Es kommt also z.B. in Mogadischu regelmäßig zu Angriffen auf Zivilisten und zivile Strukturen (HRW 27.1.2016). Allerdings sind nicht alle Zivilisten gleichermaßen betroffen. Generell ist ein "normaler Zivilist" (keine Verbindung zur Regierung; zu Sicherheitskräften; zu Behörden; zu NGOs oder internationalen Organisationen) - auch bei einer Rückkehr nach Mogadischu - keinem derartigen Risiko ausgesetzt, dass dieses einen Schutz gemäß Artikel 3 oder Artikel 15c erforderlich machen würde (UKUT 3.10.2014; vgl. EGMR 10.9.2015). Im Zuge von Angriffen der al Shabaab auf Ziele in bewohnten Gebieten (durch Sprengsätze oder Handgranaten) kommen allerdings auch "normale Zivilisten" zu Schaden oder ums Leben. Zivilisten als solche werden aber nicht zum spezifischen Ziel der al Shabaab (DIS 9.2015). Alleine der Umstand, dass eine Person in einer Stadt in Süd-/Zentralsomalia wohnt, steigert weder das Risiko der Verfolgung noch das Risiko ernsthaften Schadens durch die al Shabaab (UKHO 15.3.2016). Bei der strategischen Zielauswahl der al Shabaab gibt es keine spezifische Kategorie der "Zivilisten" oder der aus der Diaspora Zurückgekehrten (UKUT 3.10.2014).
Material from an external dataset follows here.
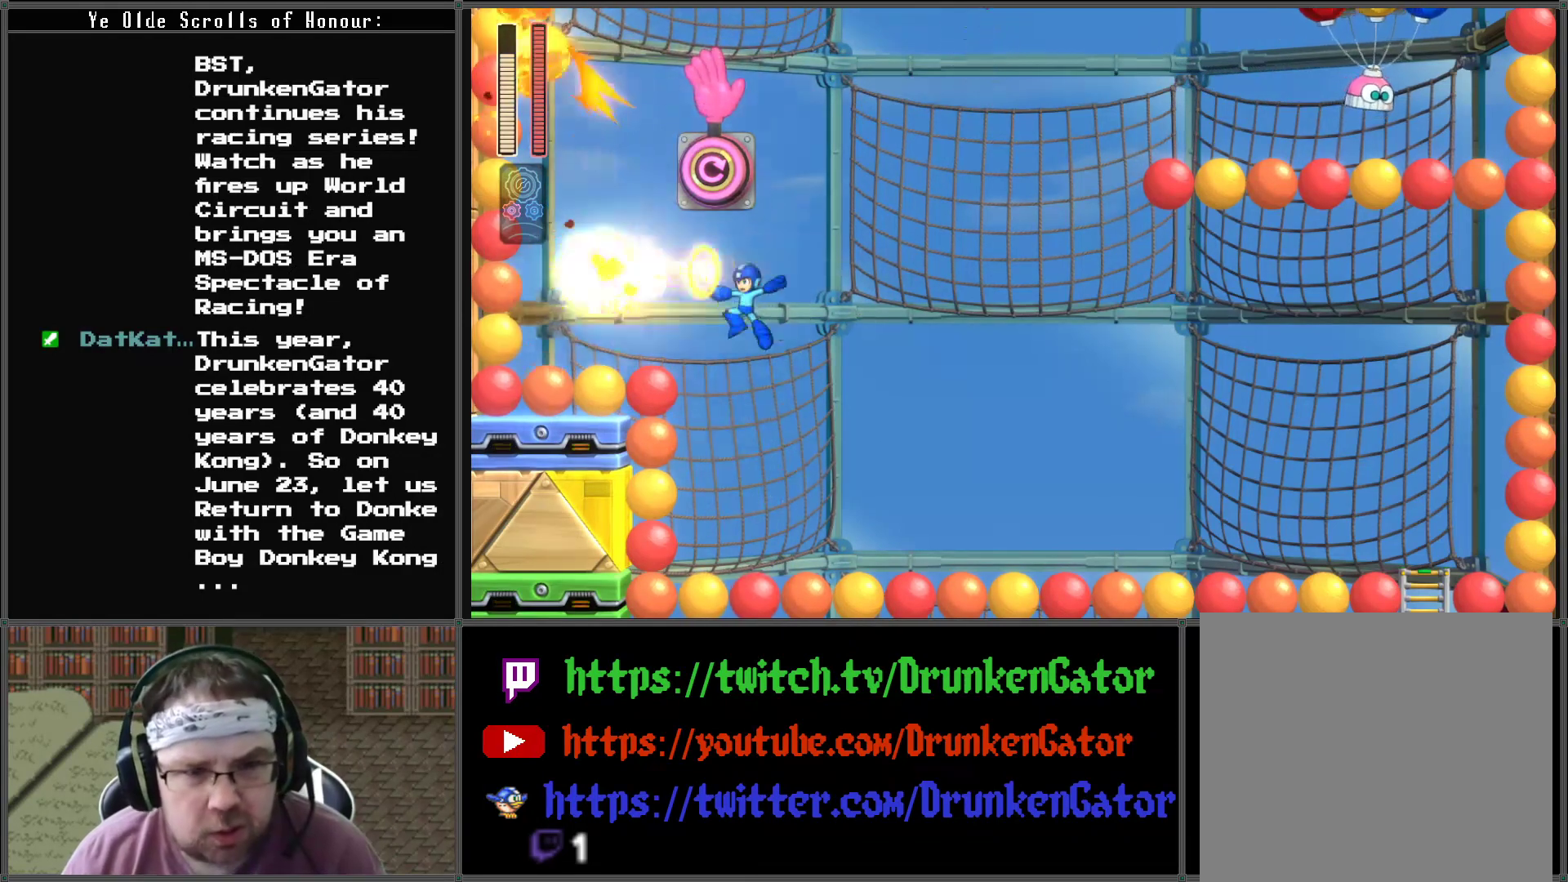
{"buttons": ["A", "DPAD_LEFT"], "left_stick": "center", "right_stick": "center", "events": [[67, "X", "up"], [200, "DPAD_RIGHT", "down"], [400, "A", "down"], [400, "DPAD_DOWN", "down"], [400, "DPAD_LEFT", "down"], [400, "DPAD_RIGHT", "up"], [433, "DPAD_DOWN", "up"]]}
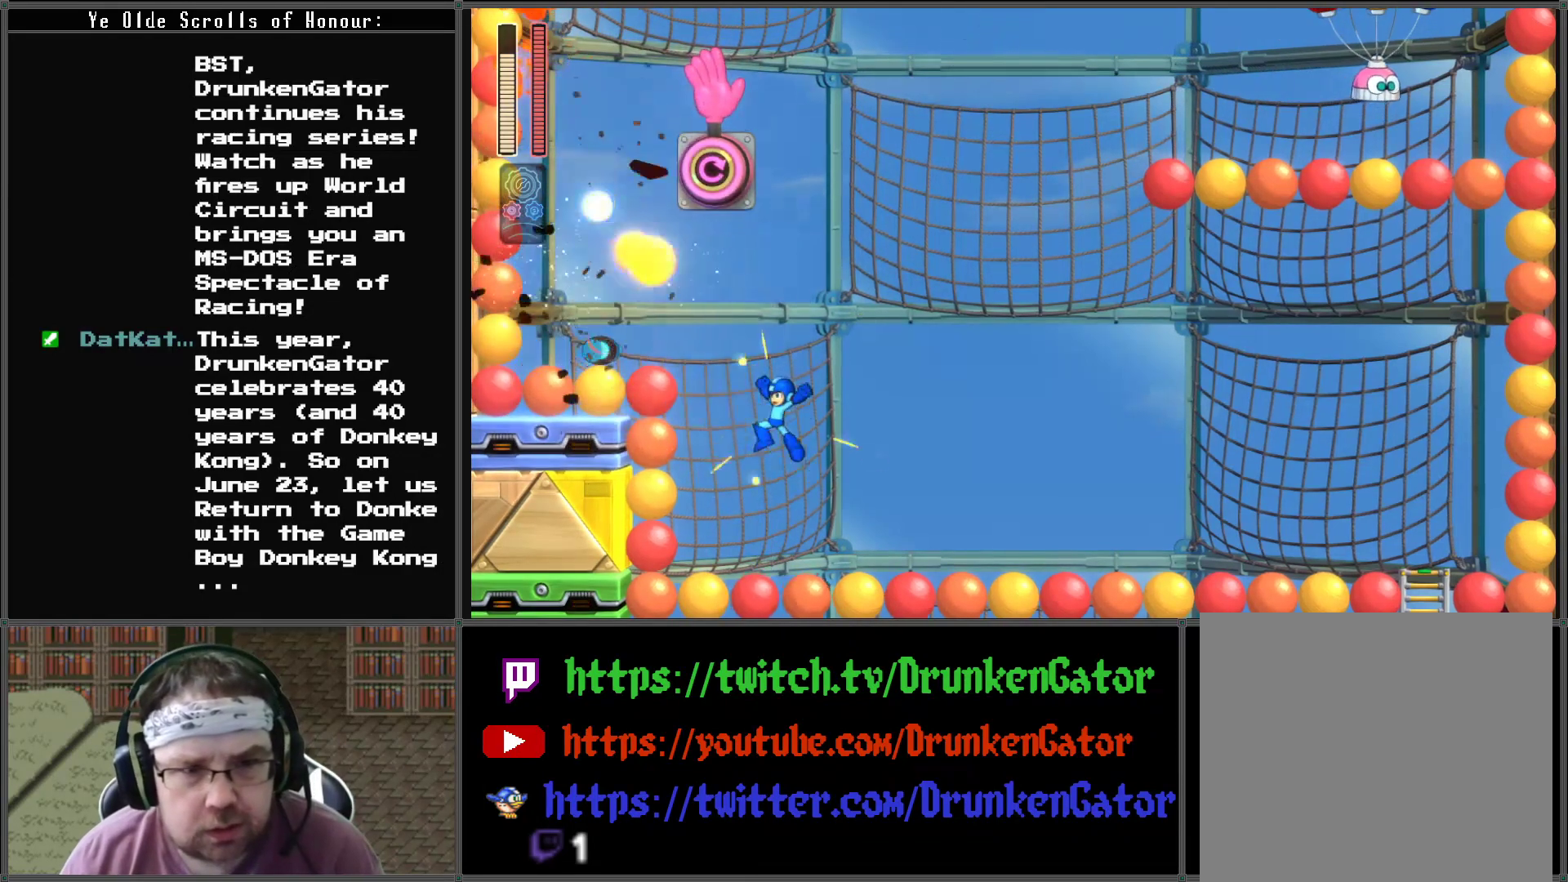
{"buttons": ["A", "DPAD_LEFT"], "left_stick": "center", "right_stick": "center", "events": [[233, "DPAD_LEFT", "up"], [267, "DPAD_RIGHT", "down"], [400, "DPAD_RIGHT", "up"], [433, "DPAD_LEFT", "down"]]}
Für Personen, die in einem städtischen Gebiet leben, das von AMISOM und/oder der Regierung kontrolliert wird; und die weder mit der Regierung noch der internationalen Gemeinschaft in Verbindung stehen, diese unterstützen, oder von denen angenommen wird, dass sie diese unterstützen; ist es unwahrscheinlich, dass sie für al Shabaab von Interesse sind (UKHO 15.3.2016).

Auch "low level"-Ziele (z.B. lokale Mitarbeiter von internationalen oder nationalen NGOs) sind keine Priorität der al Shabaab. Sind allerdings keine "high profile"-Ziele (z.B. AMISOM, UN) verfügbar, dann könnten "low level"-Ziele ersatzweise angegriffen werden (UKHO 15.3.2016; vgl. DIS 9.2015).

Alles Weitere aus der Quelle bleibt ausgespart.